Memorable Quotes & Moments
- On public AI use by government officials:
“Unlike DHS-approved internal AI tools, the public ChatGPT platform share[s] uploaded data with OpenAI, raising concerns about exposure beyond federal networks.” [04:26] (Bittner) - On the LLM endpoint campaign:
“Bizar Bazaar, one of the first documented cases of LLM jacking attributed to a specific threat actor.” [08:58] (Bittner) - On Meta’s CEO:
“I've seen [Zuckerberg] testify in front of Congress and it has not gone well … it seems to me that is not his strength.” [16:23] (Yellen/Bittner) - On ransomware demands:
“A ransom so small it raised questions about whether this was cybercrime or a clearance sale, or maybe a practical joke.” [22:54] (Bittner)
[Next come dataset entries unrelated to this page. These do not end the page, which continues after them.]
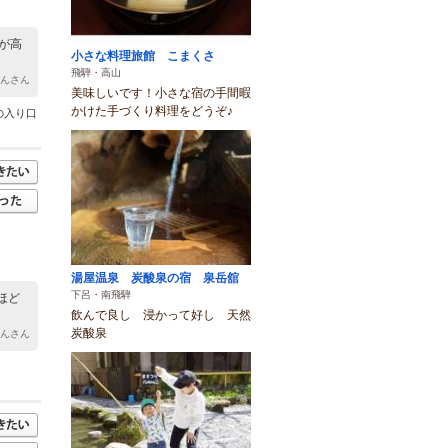
が高
小さな料理旅館 こまくさ
飛騨・高山
ゃんさん
美味しいです！小さな宿の手間暇
かけた手づくり料理をどうぞ♪
の入り口
湯屋温泉 炭酸泉の宿 泉岳舘
下呂・南飛騨
ほど
飲んで良し 浸かって好し 天然
炭酸泉
ゃんさん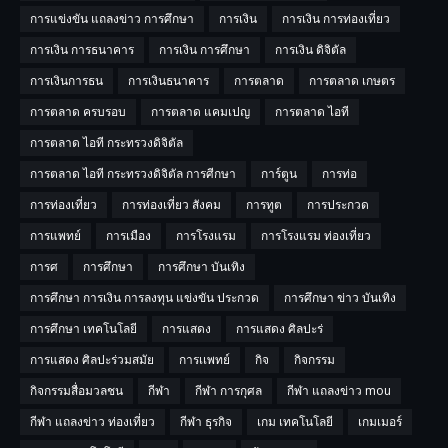
การแข่งขัน แถลงข่าว การศึกษา
การเงิน
การเงิน การท่องเที่ยว
การเงิน การธนาคาร
การเงิน การศึกษา
การเงิน ดิจิตัล
การเงินการธน
การเงินธนาคาร
การตลาด
การตลาด เกษตร
การตลาด ครบรอบ
การตลาด แคมเปญ
การตลาด ไอที
การตลาด ไอที กระทรวงดิจิตัล
การตลาด ไอที กระทรวงดิจิตัล การศีกษา
การ์ตูน
การท่อ
การท่องเที่ยว
การท่องเที่ยว สังคม
การทูต
การประกวด
การแพทย์
การเมือง
การโรงแรม
การโรงแรม ท่องเที่ยว
การศ
การศึกษา
การศึกษา บันเทิง
การศึกษา การเงิน การลงทุน แข่งขัน ประกวด
การศึกษา ข่าว บันเทิง
การศึกษา เทคโนโลยี
การแสดง
การแสดง ศิลปะร่
การแสดง ศิลปะร่วมสมัย
การเเพทย์
กิจ
กิจกรรม
กิจกรรมสื่อมวลชน
กีฬา
กีฬา การกุศล
กีฬา แถลงข่าว mou
กีฬา แถลงข่าว ท่องเที่ยว
กีฬา ธุรกิจ
เกม เทคโนโลยี
เกมเมอร์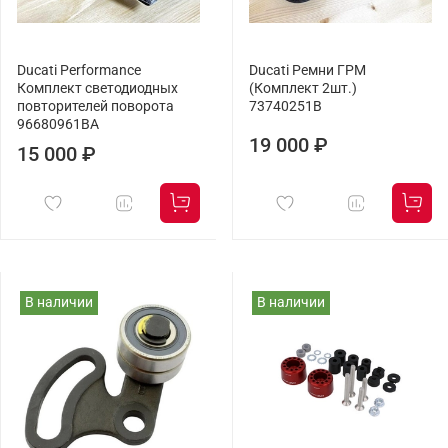
Ducati Performance
Ducati Ремни ГРМ
Комплект светодиодных
(Комплект 2шт.)
повторителей поворота
73740251B
96680961BA
19 000 ₽
15 000 ₽
В наличии
В наличии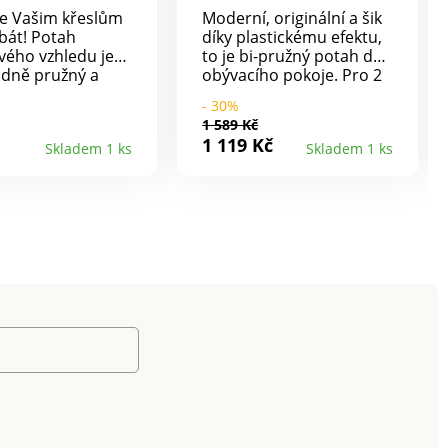
e Vašim křeslům
Moderní, originální a šik
bát! Potah
díky plastickému efektu,
ého vzhledu je
to je bi-pružný potah do
dně pružný a
obývacího pokoje. Pro 2
se navléká. Je na
nebo 3 místné pohovky a
- 30%
říjemný a hřejivý.
křesla s opěrkami.
1 589 Kč
dobře ochrání a
Snadno se navléká a
1 119 Kč
Skladem 1 ks
Skladem 1 ks
eriéru nový styl.
svléká. Pro kompletní
i opěradlo Je
pokrytí včetně zadní
ký, odolný proti
opěrky. Pružný spodní
í. Spodní okraj
lem. Jednobarevný s
 pro snadné
optickým efektem. Lze
ní. Hodí se pro
prát v pračce.
a pohovky s
kami.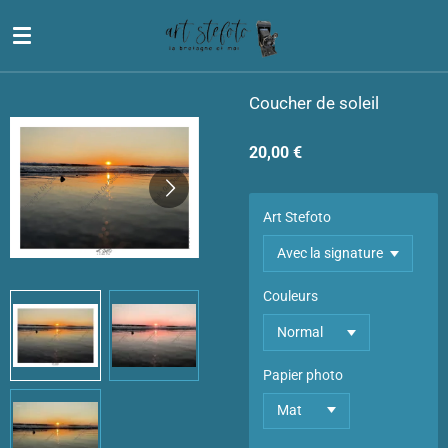
Passer
au
contenu
principal
Coucher de soleil
20,00 €
Art Stefoto
Couleurs
Papier photo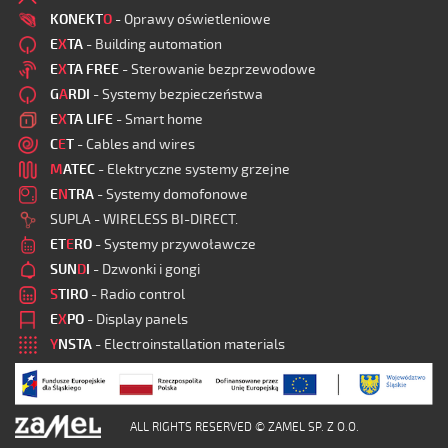
KONEKT
O
- Oprawy oświetleniowe
E
X
TA
- Building automation
E
X
TA FREE
- Sterowanie bezprzewodowe
G
A
RDI
- Systemy bezpieczeństwa
E
X
TA LIFE
- Smart home
C
E
T
- Cables and wires
M
ATEC
- Elektryczne systemy grzejne
E
N
TRA
- Systemy domofonowe
SUPLA - WIRELESS BI-DIRECT.
ET
E
RO
- Systemy przywoławcze
SUN
D
I
- Dzwonki i gongi
S
TIRO
- Radio control
E
X
PO
- Display panels
Y
NSTA
- Electroinstallation materials
ALL RIGHTS RESERVED © ZAMEL SP. Z O.O.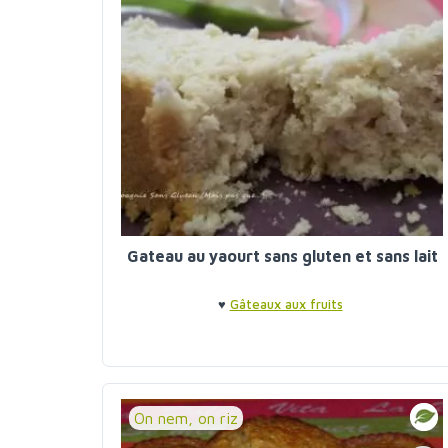
Gateau au yaourt sans gluten et sans lait
♥
Gâteaux aux fruits
On nem, on riz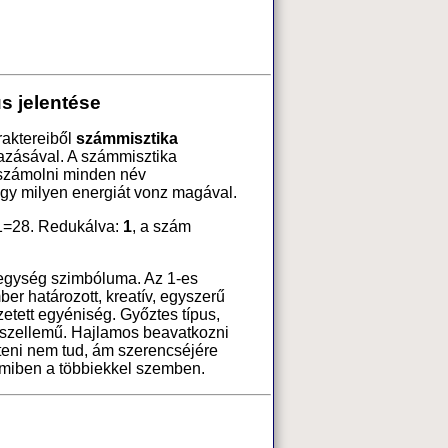
s jelentése
raktereiből
számmisztika
azásával. A számmisztika
 számolni minden név
ogy milyen energiát vonz magával.
1=28. Redukálva:
1
, a szám
 egység szimbóluma. Az 1-es
ber határozott, kreatív, egyszerű
tett egyéniség. Győztes típus,
 szellemű. Hajlamos beavatkozni
teni nem tud, ám szerencséjére
amiben a többiekkel szemben.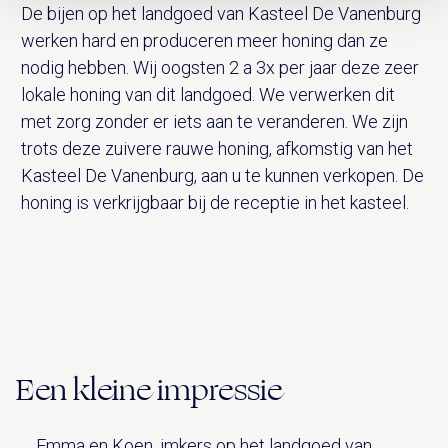
De bijen op het landgoed van Kasteel De Vanenburg
werken hard en produceren meer honing dan ze
nodig hebben. Wij oogsten 2 a 3x per jaar deze zeer
lokale honing van dit landgoed. We verwerken dit
met zorg zonder er iets aan te veranderen. We zijn
trots deze zuivere rauwe honing, afkomstig van het
Kasteel De Vanenburg, aan u te kunnen verkopen. De
honing is verkrijgbaar bij de receptie in het kasteel.
Een kleine impressie
Emma en Koen, imkers op het landgoed van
Timestamps for Key Segments
- 03:00 – CISA director and ChatGPT incident
- 05:04 – Cyberattack on Poland's power grid
- 07:02 – EU–India cyber partnership; India’s Hackers for Hire
- 07:52 – WhatsApp security for high-risk users
- 08:38 – LLM endpoint attacks (“Bizar Bazaar”)
- 10:12 – Fortinet FortiCloud SSO emergency patch
- 10:34 – OpenSSL multi-vulnerability fixes
- 11:06 – WinRAR vulnerability exploitation
- 12:35 – SoundCloud data breach
- 13:57–21:32 – Interview: Ben Yellen on social media lawsuit
- 22:49 – Ransomware in Spanish coastal town
Tone and Language
- Analytical and incisive with moments of humor (“a clearance sale, or maybe a practical joke”).
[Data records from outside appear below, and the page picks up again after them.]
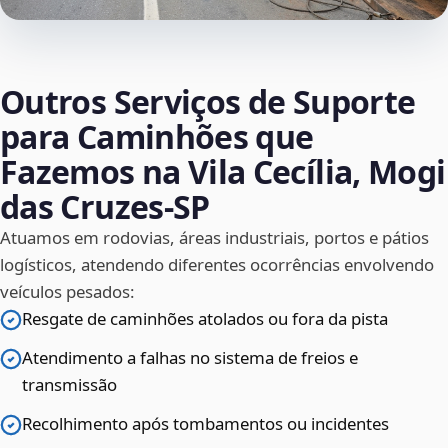
Outros Serviços de Suporte
para Caminhões que
Fazemos na Vila Cecília, Mogi
das Cruzes‑SP
Atuamos em rodovias, áreas industriais, portos e pátios
logísticos, atendendo diferentes ocorrências envolvendo
veículos pesados:
Resgate de caminhões atolados ou fora da pista
Atendimento a falhas no sistema de freios e
transmissão
Recolhimento após tombamentos ou incidentes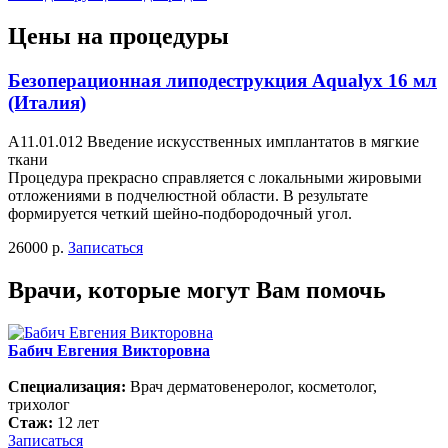
Цены на процедуры
Безоперационная липодеструкция Aqualyx 16 мл
(Италия)
А11.01.012 Введение искусственных имплантатов в мягкие
ткани
Процедура прекрасно справляется с локальными жировыми
отложениями в подчелюстной области. В результате
формируется четкий шейно-подбородочный угол.
26000 р.
Записаться
Врачи, которые могут Вам помочь
Бабич Евгения Викторовна
Специализация:
Врач дерматовенеролог, косметолог,
трихолог
Стаж:
12 лет
Записаться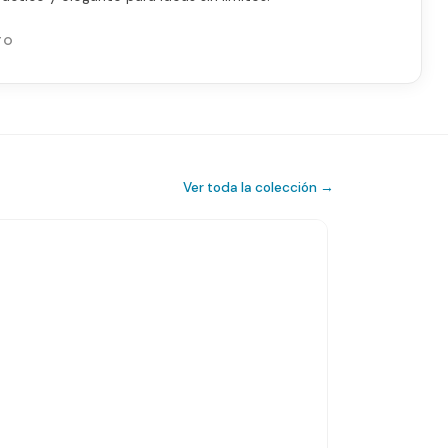
TO
Ver toda la colección →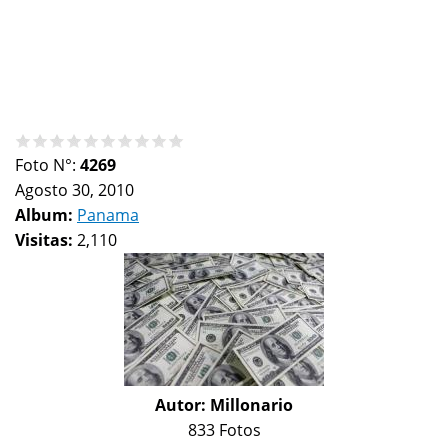
Foto N°:
4269
Agosto 30, 2010
Album:
Panama
Visitas:
2,110
Autor:
Millonario
833 Fotos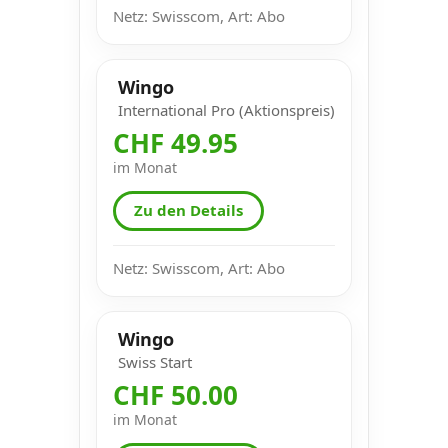
Netz: Swisscom, Art: Abo
Wingo
International Pro (Aktionspreis)
CHF 49.95
im Monat
Zu den Details
Netz: Swisscom, Art: Abo
Wingo
Swiss Start
CHF 50.00
im Monat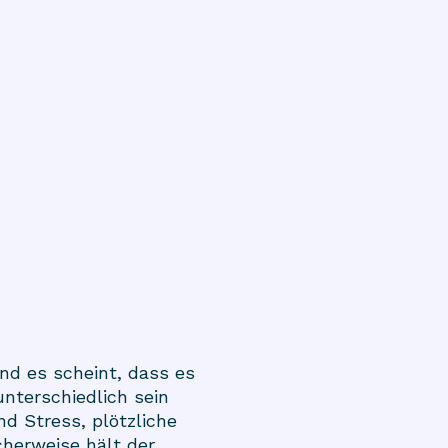
d es scheint, dass es
nterschiedlich sein
d Stress, plötzliche
herweise hält der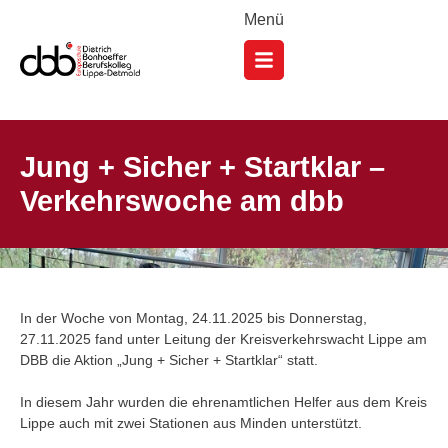
Menü
Jung + Sicher + Startklar –
Verkehrswoche am dbb
In der Woche von Montag, 24.11.2025 bis Donnerstag,
27.11.2025 fand unter Leitung der Kreisverkehrswacht Lippe am
DBB die Aktion „Jung + Sicher + Startklar“ statt.
In diesem Jahr wurden die ehrenamtlichen Helfer aus dem Kreis
Lippe auch mit zwei Stationen aus Minden unterstützt.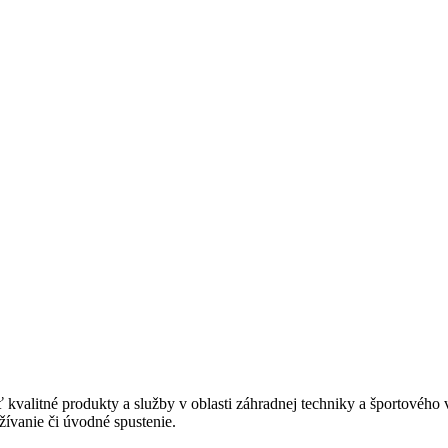
valitné produkty a služby v oblasti záhradnej techniky a športovéh
žívanie či úvodné spustenie.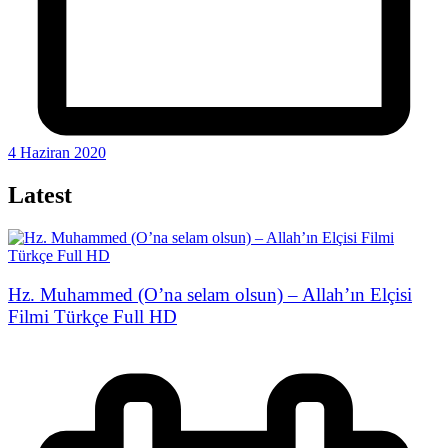
4 Haziran 2020
Latest
Hz. Muhammed (O’na selam olsun) – Allah’ın Elçisi
Filmi Türkçe Full HD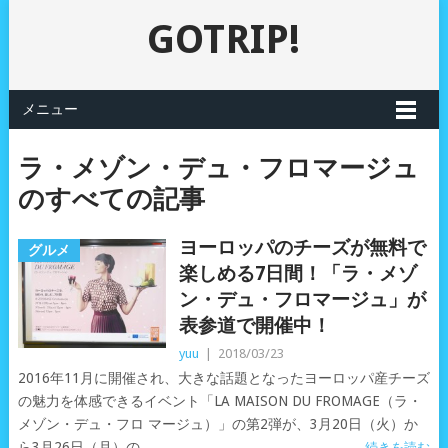
GOTRIP!
メニュー
ラ・メゾン・デュ・フロマージュ
のすべての記事
ヨーロッパのチーズが無料で
グルメ
楽しめる7日間！「ラ・メゾ
ン・デュ・フロマージュ」が
表参道で開催中！
yuu
|
2018/03/23
2016年11月に開催され、大きな話題となったヨーロッパ産チーズ
の魅力を体感できるイベント「LA MAISON DU FROMAGE（ラ・
メゾン・デュ・フロ マージュ）」の第2弾が、3月20日（火）か
ら3月26日（月）の
続きを読む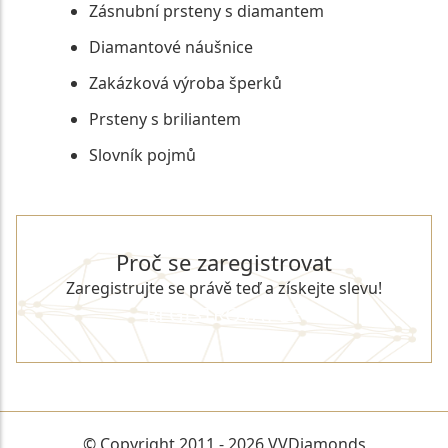
Zásnubní prsteny s diamantem
Diamantové náušnice
Zakázková výroba šperků
Prsteny s briliantem
Slovník pojmů
Proč se zaregistrovat
Zaregistrujte se právě teď a získejte slevu!
REGISTROVAT SE
© Copyright 2011 - 2026 VVDiamonds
- Transfer some of the urgency and deep concern from the security sector—balances technical explanation with broader social implications.
Summary
This episode delivers a fast-moving, high-stakes snapshot of today’s cybersecurity landscape: from government security lapses in the AI age, to hostile state-backed grid hacks, ongoing software risk, and the nascent legal battles pushing tech industry accountability on youth mental health. Listeners come away with a holistic view of digital threats, regulatory anxieties, and the messy intersection of law, policy, and human behavior in cyberspace.